Ich sag ihm das er zappelig ist. Er sagt mir das ich hektisch bin. Ich bin oft ungewollt zu schnell. Ich hab mich auch mal in ihn verliebt. Zu schnell. Wir haben zusammen viel erlebt. Viel schönes. Viel beschissenes. Aber alles hat uns verbunden. Eine Angina zum Beispiel, Oralverkehr in der Sauna, ein eingeklemmter Nerv im Rücken, ein gemeinsamer Song,die Abneigung gegen Pizza, acht Wurstbrötchen und Barbara, wegen der er mich vor aller Augen stehen ließ.
Wir haben uns ein Jahr nicht gesehen. Das er mir fehlt hat irgendwann aufgehört.
Er fuchtelt mit dem Röhrchen des zweiten Kaffees und verspritzt überall braune Suppe. Ich kuck ihn blöd an, aber es wundert mich nicht. Er ist aufgedreht. Sein Winterjob ist zu Ende. Ich bin der erste vertraute Mensch den er trifft.Meine Stadt liegt auf seinem Heimweg. Gebettelt hab ich, das er für eine halbe Stunde hält. Ich bin im Winter zu Hause geblieben. Es wäre uns schwer gefallen, die Finger voneinander zu lassen.
Aber das ist Pflicht, er führt eine Fernbeziehung und er macht das ziemlich gut. Chatten wir allerdings, spornen wir uns gegenseitig zur Masturbation an."Du hast die schönsten Lippen, die ich je küssen durfte." Hat er mal gesagt und etwas ähnliches über meine Brüste.

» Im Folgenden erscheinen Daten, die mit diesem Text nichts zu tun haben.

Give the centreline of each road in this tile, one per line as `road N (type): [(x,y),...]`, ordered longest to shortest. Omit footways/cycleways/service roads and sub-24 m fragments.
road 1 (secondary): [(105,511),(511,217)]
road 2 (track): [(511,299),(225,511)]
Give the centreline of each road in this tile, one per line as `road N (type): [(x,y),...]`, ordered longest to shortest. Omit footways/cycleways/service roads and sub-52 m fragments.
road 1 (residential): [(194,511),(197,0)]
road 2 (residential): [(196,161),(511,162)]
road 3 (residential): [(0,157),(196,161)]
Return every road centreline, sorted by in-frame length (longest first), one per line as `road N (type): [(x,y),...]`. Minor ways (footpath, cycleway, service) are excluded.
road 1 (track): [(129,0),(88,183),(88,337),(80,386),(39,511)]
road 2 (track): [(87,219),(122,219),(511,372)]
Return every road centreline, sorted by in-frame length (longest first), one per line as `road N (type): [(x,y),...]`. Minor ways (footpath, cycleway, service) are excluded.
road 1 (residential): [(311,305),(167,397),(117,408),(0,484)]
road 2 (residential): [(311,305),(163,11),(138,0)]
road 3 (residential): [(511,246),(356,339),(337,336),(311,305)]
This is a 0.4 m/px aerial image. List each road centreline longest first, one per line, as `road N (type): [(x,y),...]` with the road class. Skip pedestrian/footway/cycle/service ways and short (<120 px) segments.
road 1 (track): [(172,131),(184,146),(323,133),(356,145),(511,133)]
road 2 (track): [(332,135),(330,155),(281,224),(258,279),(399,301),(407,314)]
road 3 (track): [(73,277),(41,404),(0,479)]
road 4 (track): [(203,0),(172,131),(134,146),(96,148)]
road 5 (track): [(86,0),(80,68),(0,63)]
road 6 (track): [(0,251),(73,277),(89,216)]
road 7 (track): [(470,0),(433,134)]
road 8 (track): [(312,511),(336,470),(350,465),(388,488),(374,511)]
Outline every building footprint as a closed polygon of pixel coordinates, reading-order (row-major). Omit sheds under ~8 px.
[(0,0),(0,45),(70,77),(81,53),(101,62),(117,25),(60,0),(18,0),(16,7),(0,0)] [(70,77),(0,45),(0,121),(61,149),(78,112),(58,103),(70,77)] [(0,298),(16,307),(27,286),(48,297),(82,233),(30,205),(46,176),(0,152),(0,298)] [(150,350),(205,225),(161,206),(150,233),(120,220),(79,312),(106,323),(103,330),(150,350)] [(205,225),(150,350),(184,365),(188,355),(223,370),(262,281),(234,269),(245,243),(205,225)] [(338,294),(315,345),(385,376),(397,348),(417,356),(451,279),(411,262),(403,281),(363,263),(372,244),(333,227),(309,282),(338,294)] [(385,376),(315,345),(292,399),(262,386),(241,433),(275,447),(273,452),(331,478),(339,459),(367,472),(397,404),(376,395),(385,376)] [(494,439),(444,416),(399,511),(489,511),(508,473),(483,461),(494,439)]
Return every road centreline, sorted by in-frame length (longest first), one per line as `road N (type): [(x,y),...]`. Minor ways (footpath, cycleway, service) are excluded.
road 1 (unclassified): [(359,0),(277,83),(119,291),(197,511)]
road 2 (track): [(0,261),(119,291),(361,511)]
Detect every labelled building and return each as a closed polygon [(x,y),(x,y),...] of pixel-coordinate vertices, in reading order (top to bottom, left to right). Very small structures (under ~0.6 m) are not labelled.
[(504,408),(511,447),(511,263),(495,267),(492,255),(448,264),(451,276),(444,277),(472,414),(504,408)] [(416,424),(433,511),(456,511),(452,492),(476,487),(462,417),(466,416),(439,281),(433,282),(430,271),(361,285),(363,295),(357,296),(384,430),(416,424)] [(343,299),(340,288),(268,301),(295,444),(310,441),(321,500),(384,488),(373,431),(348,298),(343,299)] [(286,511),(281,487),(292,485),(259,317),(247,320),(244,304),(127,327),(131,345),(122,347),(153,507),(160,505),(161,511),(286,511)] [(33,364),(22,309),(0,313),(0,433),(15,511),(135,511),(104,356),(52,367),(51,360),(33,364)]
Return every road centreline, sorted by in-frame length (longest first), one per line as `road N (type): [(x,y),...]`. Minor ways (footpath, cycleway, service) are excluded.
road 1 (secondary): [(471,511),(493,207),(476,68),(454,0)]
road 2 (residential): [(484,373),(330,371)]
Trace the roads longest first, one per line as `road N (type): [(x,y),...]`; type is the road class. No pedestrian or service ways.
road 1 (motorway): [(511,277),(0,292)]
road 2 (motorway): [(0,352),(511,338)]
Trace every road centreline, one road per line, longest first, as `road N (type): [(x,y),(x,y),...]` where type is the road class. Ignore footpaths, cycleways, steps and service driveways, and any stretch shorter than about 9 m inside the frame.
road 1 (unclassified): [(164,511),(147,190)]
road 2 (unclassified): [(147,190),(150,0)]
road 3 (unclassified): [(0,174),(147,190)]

Die Frage, warum er sich einfach nie in mich verliebt hat, stelle ich mir nicht mehr.
Ich habe alles versucht ihn mir abzugewöhnen. Unter anderem ein Sexverbot. Es hat nichts gebracht. Der Sex war einfach zu schön um es nicht zu tun zu wollen. Seine Nähe brauchte ich. Es hat ein bisschen gedauert, aber irgendwann konnten wir so sein wie wir sind. Ich wollte ihn so sehr. Er sang in meiner Dusche. Ich habe ihn dazu gebracht an mich zu denken wenn er eine Frau oral befriedigt, oder es versucht.
Wir reden über dies und das, manchmal fällt ein zweideutiger Kommentar. Er grinst frech mit seinem schönen Mund, den man wunderbar küssen kann. Das Bedürfnis habe ich nicht mehr. Ich liebe ihn jetzt anders.
"Becci und ich sind eben Seelenverwandt." :)
Zwei Stunden später lass ich ihn weiterziehen. Wir hassen Abschiede. Wir hassen lange Abschiede. Ich dreh mich nicht um, als ich gehe.